In the book Soccer, Women, Sexual Liberation, first published in 2003, there is a chapter on women's football in England. 'Most British people,' writes Jean Williams, 'could name a male football star whether or not they consider themselves to be enthusiasts of the sport. In contrast, the majority of self-confessed football fans could not name a single female player.'

And yet the FA maintain that women's football is the fastest-growing sport in the UK, with up to a million participants. The figures are open to debate, with other estimates putting the regular participation total at fewer than 200,000, but the funding and the facilities are better than they have ever been. So why do so many women drop out of sport in their teens? According to research carried out by the Women's Sport Foundation, girls aged 7-11 are less than half as likely as boys to take part in physical education and sport. By the age of 18, 40 per cent of girls have dropped out of sport altogether.

What is it about our society that encourages girls to think that hanging around in shopping centres exposing their thongs, painting their nails orange, drinking Bacardi Breezers and smoking cigarettes is somehow cooler than playing sport? It would be too easy simply to say 'that's just teenage girls'.

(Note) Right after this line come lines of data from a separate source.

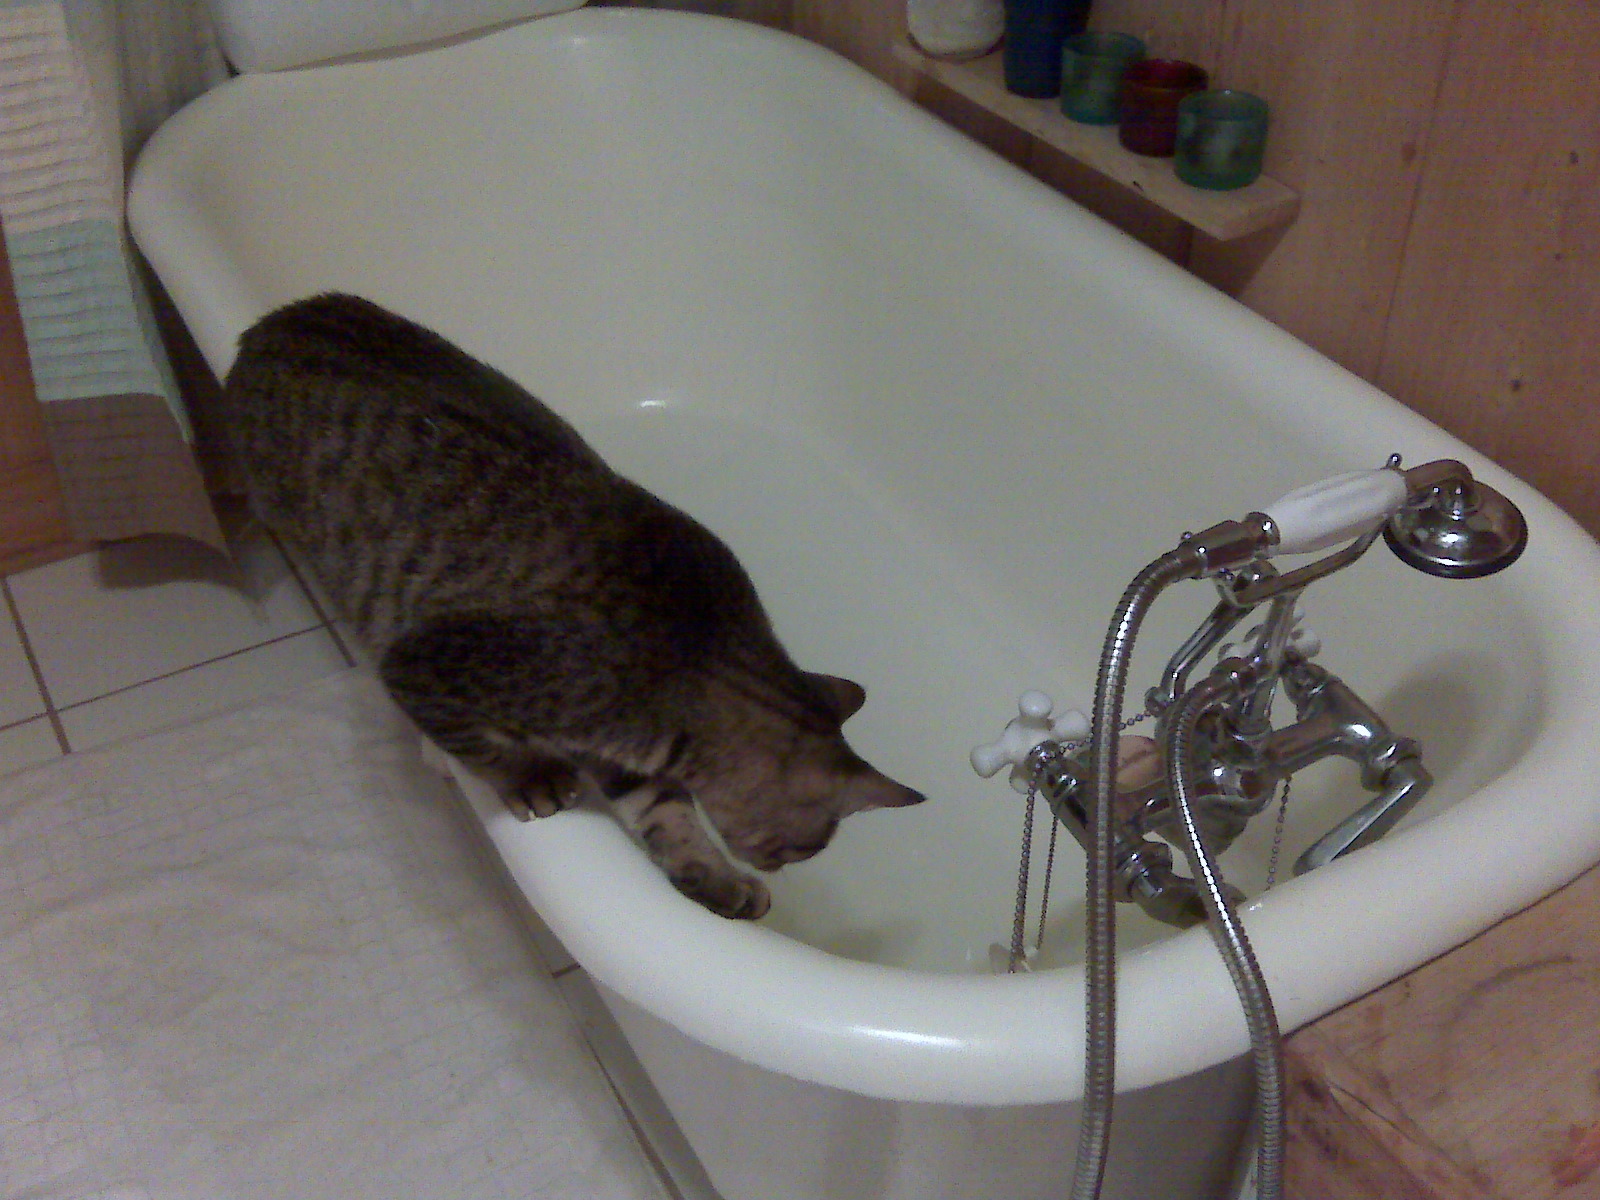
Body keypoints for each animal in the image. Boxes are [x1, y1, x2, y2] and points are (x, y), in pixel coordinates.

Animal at [222, 293, 924, 919]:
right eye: (810, 847)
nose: (781, 865)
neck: (695, 650)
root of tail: (264, 327)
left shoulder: (624, 753)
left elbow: (670, 821)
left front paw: (716, 880)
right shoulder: (429, 662)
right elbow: (483, 744)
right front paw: (527, 775)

Society makes a huge contribution to the way people develop - if we are faced with a generation of self-obsessed girls who either reject a lettuce leaf for fear of gaining an ounce, or overdose on big-value burgers and fries, we are all to blame. Much of society, even in 2005, decrees that women should have a shapely figure, try not to get their hands dirty and all times look 'feminine'. Worrying as that limiting stereotype has always been, it has been translated over the decades in such a way that it seems to preclude women from playing what have been deemed 'unfeminine' sports.

Williams writes: 'What has never been satisfactorily explained is a peculiarly English expression of contempt for women who play football.... The derision shown to English female footballers simultaneously trivialises their sporting accomplishments (as in the pejorative 'play like a girl') and insists on the female as the object of masculine desire (women are supposed to play at being a woman, not at football).' Williams argues that the rise in interest and player participation does not equate to 'a new dawn' and laments the lack of female representation at administrative level, but concludes that the voices of the players themselves will start to be heard more clearly.

But it is not all gloom and doom - and the European Championship allows a chance for those voices to sing out. It should be a showcase event for the best in the game and, with coverage being shared by Eurosport and the BBC, offers a chance for the public to judge for themselves how standards have improved.